Stimulating Main Street
Most infrastructure is local. That's where stimulus spending can do the most the quickest.
During the past few decades, the United States has cannibalized generations of infrastructure investment and substantially underinvested in its maintenance. We know that if the Obama administration and Congress significantly increase this spending as part of their economic stimulus plan, a few state and local governments that receive funding may not use it wisely. But if we do not make this type of investment -- particularly in our critical infrastructure -- we will not successfully create jobs, boost business development or generate long-term revenues that will jump-start our economy and produce lasting effects.
Taking a long-term view of infrastructure investment is not new. We are surrounded by examples of what this kind of national investment can achieve: a world-class interstate highway system, broadband access to the Internet, and a system of airports that serves hundreds of thousands of passengers daily.
To underscore the importance of providing direct funding to local governments as part of the economic stimulus package, ICMA, the National League of Cities and the National Association of Counties presented a white paper, "Local Governments' Vital Role in National Economic Recovery," to the Obama presidential transition team in December. In that paper, the three organizations stressed that because the majority of U.S. infrastructure is built and maintained by our cities, towns and counties, the most expedient way to create jobs and generate revenue is for the federal government to invest in "shovel-ready" (out the door within 120 days of funding) infrastructure maintenance projects.
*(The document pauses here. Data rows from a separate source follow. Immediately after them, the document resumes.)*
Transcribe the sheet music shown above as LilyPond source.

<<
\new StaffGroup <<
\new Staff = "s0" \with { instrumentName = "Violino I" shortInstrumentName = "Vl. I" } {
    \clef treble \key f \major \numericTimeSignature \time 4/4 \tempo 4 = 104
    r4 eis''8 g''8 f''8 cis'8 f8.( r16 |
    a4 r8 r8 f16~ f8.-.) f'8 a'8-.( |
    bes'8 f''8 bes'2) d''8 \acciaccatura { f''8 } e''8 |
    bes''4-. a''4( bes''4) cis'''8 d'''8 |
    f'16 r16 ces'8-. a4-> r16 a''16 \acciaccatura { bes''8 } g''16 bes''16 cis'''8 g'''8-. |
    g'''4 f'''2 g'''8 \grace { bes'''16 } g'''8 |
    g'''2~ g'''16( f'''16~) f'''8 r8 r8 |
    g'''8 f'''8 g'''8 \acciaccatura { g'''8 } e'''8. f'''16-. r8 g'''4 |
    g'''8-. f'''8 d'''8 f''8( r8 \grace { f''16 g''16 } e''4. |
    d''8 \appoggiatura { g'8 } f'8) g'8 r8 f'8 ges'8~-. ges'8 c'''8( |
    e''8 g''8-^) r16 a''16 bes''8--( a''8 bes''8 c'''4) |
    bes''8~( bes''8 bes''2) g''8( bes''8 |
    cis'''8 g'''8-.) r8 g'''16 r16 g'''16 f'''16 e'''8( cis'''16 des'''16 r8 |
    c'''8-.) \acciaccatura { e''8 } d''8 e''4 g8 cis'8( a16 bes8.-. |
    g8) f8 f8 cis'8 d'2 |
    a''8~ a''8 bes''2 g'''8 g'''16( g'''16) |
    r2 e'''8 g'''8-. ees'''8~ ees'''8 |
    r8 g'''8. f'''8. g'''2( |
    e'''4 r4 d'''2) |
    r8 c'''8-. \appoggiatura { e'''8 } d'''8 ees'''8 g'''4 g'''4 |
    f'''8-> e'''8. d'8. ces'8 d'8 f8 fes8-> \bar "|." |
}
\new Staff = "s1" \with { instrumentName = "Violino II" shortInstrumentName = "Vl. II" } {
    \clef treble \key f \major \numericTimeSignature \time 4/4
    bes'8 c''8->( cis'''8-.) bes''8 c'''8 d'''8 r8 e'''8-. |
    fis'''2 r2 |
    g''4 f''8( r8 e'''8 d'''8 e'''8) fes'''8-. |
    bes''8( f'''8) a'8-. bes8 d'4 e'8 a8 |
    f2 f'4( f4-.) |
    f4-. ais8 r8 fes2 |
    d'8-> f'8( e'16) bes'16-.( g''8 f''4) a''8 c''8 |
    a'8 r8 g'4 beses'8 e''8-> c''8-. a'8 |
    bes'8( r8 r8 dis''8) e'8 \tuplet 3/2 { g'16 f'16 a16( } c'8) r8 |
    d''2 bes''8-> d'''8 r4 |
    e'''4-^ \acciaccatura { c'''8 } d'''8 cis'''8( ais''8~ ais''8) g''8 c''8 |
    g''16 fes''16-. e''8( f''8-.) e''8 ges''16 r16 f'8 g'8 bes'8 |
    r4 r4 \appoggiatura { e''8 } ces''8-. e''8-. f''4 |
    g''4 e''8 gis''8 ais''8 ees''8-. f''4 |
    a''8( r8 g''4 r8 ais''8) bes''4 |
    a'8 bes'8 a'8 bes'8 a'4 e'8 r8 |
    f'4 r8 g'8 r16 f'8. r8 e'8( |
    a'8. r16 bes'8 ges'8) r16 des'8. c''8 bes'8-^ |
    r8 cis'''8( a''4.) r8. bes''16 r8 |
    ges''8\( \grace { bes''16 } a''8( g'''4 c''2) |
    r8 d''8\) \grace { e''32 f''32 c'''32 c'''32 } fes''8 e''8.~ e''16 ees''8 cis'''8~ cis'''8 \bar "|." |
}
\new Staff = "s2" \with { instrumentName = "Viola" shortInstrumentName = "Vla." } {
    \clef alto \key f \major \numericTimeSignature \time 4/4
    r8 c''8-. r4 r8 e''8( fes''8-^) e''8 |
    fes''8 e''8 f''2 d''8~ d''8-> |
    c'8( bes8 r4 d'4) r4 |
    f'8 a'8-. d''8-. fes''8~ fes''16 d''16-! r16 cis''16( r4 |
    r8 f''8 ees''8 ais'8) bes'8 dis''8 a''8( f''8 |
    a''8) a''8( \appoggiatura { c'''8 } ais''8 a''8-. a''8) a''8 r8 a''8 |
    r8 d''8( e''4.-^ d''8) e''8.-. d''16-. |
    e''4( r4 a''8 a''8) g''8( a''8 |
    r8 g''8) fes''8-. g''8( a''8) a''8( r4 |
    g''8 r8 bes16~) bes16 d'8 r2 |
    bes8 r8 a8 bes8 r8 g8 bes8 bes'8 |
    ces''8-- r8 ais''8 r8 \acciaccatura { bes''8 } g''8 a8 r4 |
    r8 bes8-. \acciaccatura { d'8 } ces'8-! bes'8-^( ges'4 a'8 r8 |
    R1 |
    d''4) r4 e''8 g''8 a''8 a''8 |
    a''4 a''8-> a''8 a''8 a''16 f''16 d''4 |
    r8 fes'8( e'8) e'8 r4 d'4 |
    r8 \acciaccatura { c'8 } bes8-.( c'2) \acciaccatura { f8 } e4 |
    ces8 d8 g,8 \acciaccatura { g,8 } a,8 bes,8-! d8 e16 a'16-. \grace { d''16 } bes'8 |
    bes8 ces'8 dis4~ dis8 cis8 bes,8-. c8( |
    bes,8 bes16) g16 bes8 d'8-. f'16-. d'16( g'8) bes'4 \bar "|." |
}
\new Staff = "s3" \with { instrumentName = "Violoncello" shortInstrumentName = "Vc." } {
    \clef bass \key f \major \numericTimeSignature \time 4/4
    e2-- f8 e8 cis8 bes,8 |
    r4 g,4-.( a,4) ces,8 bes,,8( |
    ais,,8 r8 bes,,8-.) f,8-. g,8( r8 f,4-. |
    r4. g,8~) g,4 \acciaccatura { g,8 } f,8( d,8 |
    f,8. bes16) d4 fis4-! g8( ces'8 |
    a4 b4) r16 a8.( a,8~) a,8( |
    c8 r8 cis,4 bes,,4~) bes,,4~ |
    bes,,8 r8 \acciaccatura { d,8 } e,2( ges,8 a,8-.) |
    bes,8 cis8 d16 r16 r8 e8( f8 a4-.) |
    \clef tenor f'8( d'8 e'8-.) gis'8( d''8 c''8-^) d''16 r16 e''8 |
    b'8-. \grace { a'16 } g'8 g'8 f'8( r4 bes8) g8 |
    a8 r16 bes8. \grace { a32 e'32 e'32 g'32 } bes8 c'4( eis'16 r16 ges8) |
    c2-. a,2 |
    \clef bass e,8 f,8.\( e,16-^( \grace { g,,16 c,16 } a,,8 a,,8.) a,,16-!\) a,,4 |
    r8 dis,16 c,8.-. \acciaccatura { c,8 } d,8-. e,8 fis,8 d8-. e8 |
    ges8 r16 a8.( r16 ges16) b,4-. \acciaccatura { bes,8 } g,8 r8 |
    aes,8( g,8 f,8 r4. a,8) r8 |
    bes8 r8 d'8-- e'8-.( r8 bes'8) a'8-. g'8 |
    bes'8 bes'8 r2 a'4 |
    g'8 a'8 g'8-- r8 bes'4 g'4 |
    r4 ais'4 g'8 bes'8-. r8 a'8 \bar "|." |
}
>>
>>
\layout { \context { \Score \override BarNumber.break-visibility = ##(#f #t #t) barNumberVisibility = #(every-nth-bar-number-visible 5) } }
According to the American Public Works Association, for example, local jurisdictions manage 90 percent of U.S. transit systems, and they own and maintain roughly 75 percent of the more than four million miles of public roads and 50 percent of the nation's 600,000 bridges. The American Water Works Association estimates that more than 98 percent of the nation's water infrastructure investment has been made through local governments, and the Airports Council International-North America reports that local governing authorities own and operate 87 percent of U.S. airports. Virtually all U.S. public schools are owned and operated by local governments.
Investing in infrastructure -- such as airports, housing, highways, roads, sidewalks, curbs, trails and bike paths, bridges, transit, clean water, sewer, schools and communications technology -- is not only critical to revitalizing our nation's financial viability. Without it, long-term prosperity is impossible.
This big-picture approach to economic stimulus served our country well in past recessions. While cutback management affords public- and private-sector leaders the opportunity to retrench and weather the storm of a temporary slowdown, a downturn on the scale of the current crisis calls for an aggregate view of investment.
In "Navigating the Fiscal Crisis: Tested Strategies for Local Leaders" -- a white paper developed for ICMA by the nonprofit Alliance for Innovation and released just last month -- the authors discuss a number of strategies that have proven effective in addressing our country's fiscal woes while taking a long-term approach to fiscal revitalization. For example:
o Tax cuts have less impact on economic recovery than do cash grants to governments.
o Capital-project support has greater impact than support for operating expenditures.
o Support for capital projects that have low operating costs has a greater impact than support for capital projects with high operating costs.
o Higher-level government projects and block grants speed economic recovery compared to formula grants.
Lastly, in addition to infrastructure investment, easing access to capital through the bond market for state and local governments will act as an accelerator for federal stimulus investment. Unlike in past recessions, neither the business community nor any single level of government can creatively manage its way through this current crisis on its own. Today the challenge of rebuilding our economic recovery requires a cooperative approach, a long-term perspective and the thoughtful engagement of leaders from all levels of government and the private sector.